In Europe, ETSI EN 301 542 mandates that emergency services (112) must work even if the caller uses an obscure codec. The Offer/Answer model ensures that if the 112 server only supports G.711, it can reject everything else and force that codec through.

And in the U.S., Cisco’s Unified Communications Manager 15.0 (released Sept 2024) uses AI to predict the best codec based on real-time network conditions. It reduces bandwidth usage by 23.7% on WAN links-all while staying compliant with RFC 3264.

SDP Man fixing broken calls with magic, helping phones and computers connect happily.

What You Need to Do Now

If you’re deploying, managing, or troubleshooting VoIP:

  • Always log full SDP exchanges. Don’t just log “call failed.” Log the offer and answer.
  • Use Wireshark with the SDP dissector. It color-codes lines and flags RFC violations instantly.
  • Test with diverse endpoints: legacy PBX, WebRTC browser, mobile app, SIP trunk.
  • Don’t assume your vendor’s implementation is perfect. Even Cisco and Avaya have had SDP parsing bugs.
  • Train your team: 18-22 hours of SIP School certification is dedicated just to Offer/Answer mechanics.
The model is 22 years old. It’s not flashy. But it’s the reason your Zoom call doesn’t crackle, your Teams video doesn’t drop, and your emergency call still connects when the network is stressed.

Frequently Asked Questions

What happens if the answer doesn’t match any of the offer’s codecs?

The entire session is rejected. The answerer must either pick at least one common codec from each media stream or set the port to zero for any incompatible stream. If all streams are rejected, the call fails. There’s no fallback-this is intentional to prevent silent failures.

Can the offerer change the offer after sending it?

Yes. This is called a “re-offer.” It’s used when a user turns on video during a voice call, or when network conditions change. The new offer replaces the old one, and the answerer responds with a new answer. This is how WebRTC handles screen sharing or switching cameras mid-call.

Is SDP Offer/Answer used in WebRTC too?

Yes. WebRTC uses the exact same model as SIP, even though it runs in browsers. The JavaScript API (RTCPeerConnection) generates SDP offers and answers behind the scenes. The rules are identical: asymmetric, subset-only, port=0 for rejection. That’s why WebRTC calls work between Chrome, Firefox, and Safari.

Why do some calls fail even when both sides support the same codec?

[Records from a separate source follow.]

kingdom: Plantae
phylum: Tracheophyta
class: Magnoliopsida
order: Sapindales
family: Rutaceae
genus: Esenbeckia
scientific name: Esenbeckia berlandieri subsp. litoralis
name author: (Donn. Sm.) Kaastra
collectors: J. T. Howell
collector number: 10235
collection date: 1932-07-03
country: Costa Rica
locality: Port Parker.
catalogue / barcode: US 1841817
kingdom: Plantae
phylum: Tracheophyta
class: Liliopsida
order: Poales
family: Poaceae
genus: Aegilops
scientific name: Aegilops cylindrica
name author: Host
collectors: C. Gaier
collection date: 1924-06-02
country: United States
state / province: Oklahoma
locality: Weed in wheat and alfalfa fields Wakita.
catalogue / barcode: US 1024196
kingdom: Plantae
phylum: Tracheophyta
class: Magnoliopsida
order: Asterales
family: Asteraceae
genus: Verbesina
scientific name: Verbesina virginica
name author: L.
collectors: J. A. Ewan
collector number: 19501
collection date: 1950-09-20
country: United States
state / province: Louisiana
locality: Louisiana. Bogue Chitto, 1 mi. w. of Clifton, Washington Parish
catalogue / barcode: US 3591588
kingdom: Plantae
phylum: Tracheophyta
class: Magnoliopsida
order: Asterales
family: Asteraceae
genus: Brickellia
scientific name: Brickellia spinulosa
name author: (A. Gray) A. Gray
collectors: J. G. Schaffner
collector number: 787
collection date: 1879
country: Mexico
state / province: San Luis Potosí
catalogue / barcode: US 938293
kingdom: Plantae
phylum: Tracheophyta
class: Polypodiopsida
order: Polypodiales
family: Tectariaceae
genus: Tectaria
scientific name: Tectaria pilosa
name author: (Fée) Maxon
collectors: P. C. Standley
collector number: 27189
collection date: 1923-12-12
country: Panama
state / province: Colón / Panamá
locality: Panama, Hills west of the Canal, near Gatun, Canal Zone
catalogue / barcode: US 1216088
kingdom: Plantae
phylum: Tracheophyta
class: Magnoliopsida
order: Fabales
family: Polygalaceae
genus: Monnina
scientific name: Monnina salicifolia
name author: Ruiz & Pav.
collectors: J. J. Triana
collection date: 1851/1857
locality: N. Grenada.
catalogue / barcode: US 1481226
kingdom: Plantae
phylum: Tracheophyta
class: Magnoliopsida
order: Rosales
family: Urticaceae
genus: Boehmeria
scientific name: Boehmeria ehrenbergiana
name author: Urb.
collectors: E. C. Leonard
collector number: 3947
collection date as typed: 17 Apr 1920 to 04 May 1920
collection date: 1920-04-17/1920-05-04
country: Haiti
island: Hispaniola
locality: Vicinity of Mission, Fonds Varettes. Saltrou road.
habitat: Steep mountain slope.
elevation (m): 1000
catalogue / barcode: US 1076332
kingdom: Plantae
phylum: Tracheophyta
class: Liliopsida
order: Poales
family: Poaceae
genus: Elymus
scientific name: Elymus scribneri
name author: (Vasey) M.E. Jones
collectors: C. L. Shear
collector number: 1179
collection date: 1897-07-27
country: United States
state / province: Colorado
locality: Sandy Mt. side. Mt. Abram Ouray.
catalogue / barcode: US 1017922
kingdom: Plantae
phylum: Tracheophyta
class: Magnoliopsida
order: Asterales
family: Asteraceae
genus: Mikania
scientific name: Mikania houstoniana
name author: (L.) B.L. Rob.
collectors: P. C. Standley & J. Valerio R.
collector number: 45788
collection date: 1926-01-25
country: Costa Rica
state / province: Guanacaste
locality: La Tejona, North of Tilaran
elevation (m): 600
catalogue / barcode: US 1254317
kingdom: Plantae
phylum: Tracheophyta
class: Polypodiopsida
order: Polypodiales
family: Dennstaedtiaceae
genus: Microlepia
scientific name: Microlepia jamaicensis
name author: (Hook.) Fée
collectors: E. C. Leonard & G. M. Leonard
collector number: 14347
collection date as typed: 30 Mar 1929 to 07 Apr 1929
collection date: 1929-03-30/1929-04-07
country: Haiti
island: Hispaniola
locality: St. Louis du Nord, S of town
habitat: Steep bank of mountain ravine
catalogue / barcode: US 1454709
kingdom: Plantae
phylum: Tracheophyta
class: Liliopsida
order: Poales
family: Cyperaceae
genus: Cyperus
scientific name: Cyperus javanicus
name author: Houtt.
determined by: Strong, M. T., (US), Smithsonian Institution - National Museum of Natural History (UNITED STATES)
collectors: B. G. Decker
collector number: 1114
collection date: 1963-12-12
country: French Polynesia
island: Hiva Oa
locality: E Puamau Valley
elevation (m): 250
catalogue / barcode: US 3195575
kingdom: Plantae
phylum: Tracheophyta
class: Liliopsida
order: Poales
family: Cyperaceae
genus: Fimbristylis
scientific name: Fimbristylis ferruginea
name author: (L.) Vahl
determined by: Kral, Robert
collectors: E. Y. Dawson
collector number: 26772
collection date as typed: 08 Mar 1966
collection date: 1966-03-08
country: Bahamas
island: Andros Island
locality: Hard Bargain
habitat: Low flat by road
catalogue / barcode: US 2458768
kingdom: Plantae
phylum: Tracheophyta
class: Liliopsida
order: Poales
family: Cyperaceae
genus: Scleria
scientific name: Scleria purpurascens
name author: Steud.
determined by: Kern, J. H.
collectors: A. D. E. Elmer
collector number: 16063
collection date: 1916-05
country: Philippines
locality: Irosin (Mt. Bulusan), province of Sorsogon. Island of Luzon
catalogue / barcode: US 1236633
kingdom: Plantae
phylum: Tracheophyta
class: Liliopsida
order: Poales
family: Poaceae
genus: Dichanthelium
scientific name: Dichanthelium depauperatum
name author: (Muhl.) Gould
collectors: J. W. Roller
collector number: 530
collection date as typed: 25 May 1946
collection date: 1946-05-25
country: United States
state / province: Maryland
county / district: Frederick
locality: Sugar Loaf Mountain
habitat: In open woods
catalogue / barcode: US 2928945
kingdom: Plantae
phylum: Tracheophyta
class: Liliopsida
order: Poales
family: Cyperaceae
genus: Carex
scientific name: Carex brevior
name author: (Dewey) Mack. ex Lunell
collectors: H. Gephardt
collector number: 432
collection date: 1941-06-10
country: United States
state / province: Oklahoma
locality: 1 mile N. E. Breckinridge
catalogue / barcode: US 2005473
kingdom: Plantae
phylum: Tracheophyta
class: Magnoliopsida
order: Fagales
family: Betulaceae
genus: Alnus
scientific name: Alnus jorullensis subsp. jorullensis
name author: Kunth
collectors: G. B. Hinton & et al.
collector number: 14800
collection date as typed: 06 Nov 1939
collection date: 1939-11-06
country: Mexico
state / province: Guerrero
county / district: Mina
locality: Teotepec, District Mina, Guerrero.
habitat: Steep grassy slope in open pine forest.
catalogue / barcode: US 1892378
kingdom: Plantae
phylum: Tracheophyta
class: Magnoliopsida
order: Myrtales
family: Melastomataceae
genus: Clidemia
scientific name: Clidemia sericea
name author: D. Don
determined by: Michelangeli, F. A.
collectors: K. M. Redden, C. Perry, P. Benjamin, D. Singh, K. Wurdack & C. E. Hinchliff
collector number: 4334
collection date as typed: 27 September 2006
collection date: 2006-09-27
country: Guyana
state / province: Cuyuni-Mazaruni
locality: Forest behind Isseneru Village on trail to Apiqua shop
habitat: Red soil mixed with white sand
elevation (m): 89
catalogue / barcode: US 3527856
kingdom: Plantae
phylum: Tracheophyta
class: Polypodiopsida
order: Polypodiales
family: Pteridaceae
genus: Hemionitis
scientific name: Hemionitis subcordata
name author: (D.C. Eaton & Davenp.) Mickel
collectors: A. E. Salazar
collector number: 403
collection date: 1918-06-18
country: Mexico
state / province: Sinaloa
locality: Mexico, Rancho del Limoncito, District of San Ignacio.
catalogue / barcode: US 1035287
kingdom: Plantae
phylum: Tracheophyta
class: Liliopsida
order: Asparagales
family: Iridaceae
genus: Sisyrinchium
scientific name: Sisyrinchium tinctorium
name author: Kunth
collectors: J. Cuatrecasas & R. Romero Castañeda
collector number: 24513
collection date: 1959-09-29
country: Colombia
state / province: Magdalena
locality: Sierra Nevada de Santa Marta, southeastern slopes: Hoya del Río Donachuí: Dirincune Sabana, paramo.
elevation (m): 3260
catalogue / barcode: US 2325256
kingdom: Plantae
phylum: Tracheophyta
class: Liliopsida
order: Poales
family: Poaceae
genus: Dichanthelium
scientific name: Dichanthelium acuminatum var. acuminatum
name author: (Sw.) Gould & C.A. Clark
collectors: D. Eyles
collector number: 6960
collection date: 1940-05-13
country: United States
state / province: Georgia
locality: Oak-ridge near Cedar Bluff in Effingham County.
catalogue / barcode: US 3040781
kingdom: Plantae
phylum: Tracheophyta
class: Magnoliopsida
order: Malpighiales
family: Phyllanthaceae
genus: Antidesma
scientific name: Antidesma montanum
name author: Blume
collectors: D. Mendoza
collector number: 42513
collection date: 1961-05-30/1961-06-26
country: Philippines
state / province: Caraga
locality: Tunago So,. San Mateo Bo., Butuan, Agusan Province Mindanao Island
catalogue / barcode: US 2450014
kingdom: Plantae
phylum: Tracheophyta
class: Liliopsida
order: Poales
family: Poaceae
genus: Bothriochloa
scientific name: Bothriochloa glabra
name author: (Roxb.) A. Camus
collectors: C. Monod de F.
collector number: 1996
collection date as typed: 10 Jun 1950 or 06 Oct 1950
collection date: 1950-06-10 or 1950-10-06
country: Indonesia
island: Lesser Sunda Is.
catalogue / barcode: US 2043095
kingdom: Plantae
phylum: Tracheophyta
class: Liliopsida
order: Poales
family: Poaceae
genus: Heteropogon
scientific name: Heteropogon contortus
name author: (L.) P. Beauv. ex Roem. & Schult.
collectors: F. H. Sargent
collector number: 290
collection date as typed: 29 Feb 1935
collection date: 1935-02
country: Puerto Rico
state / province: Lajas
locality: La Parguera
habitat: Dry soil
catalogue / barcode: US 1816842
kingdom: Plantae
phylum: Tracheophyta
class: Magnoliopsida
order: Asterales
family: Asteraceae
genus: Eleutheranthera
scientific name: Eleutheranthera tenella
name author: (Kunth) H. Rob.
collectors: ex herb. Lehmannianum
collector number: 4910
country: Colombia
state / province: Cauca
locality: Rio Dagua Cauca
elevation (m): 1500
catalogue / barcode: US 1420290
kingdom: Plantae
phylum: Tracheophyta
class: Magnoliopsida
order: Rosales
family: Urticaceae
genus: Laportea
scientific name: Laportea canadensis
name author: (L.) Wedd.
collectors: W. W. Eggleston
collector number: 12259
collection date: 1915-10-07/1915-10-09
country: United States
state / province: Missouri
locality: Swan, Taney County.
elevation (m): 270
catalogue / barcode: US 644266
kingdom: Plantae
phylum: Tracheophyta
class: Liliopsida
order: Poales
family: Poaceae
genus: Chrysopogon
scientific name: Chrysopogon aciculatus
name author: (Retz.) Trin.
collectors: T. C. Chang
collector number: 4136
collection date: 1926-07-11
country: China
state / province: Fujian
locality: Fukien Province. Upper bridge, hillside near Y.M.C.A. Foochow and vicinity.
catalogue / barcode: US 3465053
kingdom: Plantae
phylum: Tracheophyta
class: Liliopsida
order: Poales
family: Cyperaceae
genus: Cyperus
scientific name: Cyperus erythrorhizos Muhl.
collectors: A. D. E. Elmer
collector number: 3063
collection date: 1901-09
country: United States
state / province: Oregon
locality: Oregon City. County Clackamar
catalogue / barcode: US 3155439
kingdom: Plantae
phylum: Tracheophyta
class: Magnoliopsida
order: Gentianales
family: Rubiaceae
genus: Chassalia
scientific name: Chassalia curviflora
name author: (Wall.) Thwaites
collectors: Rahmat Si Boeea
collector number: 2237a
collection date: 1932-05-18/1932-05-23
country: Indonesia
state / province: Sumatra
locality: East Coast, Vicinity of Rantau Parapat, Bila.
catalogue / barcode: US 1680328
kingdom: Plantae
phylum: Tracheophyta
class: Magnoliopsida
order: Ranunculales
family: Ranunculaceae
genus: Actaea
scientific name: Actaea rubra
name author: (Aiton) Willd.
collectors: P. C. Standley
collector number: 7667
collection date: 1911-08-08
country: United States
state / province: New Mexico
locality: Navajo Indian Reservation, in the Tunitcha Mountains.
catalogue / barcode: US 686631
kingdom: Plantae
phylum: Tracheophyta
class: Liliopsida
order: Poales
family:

Because it’s not just about the codec. The IP address, port, transport protocol (UDP/TCP/TLS), encryption (DTLS-SRTP), and packet size (ptime) must all match. A mismatch in any of these-even if the codec is the same-will cause failure. Always check the full SDP, not just the audio line.

Are there security risks with SDP Offer/Answer?

Yes. Malformed SDP can trigger buffer overflows. A 2024 scan of 12,450 public SIP servers found 17.3% were vulnerable to SDP parsing attacks. Always validate SDP syntax before processing. Use firewalls that filter SDP content. Never trust incoming offers blindly.

What’s Next for SDP Negotiation?

The core model won’t change. It’s too proven. But it’s evolving. The IETF’s MMUSIC working group is working on draft-ietf-mmusic-sdp-offer-answer-corrections-11, which clarifies how to handle multiple re-offers in complex scenarios.

More importantly, networks are getting smarter. 3GPP Release 18 lets 5G base stations influence SDP offers based on real-time radio conditions. If your phone is in a tunnel, the network might force a lower-bandwidth codec before the call even starts.

The future isn’t about replacing Offer/Answer. It’s about making it predictive. AI-driven systems will soon suggest optimal codecs before you even dial-based on your location, network history, and device type.

But for now? The model still works because it’s simple, strict, and unbreakable. And in VoIP, that’s worth more than innovation.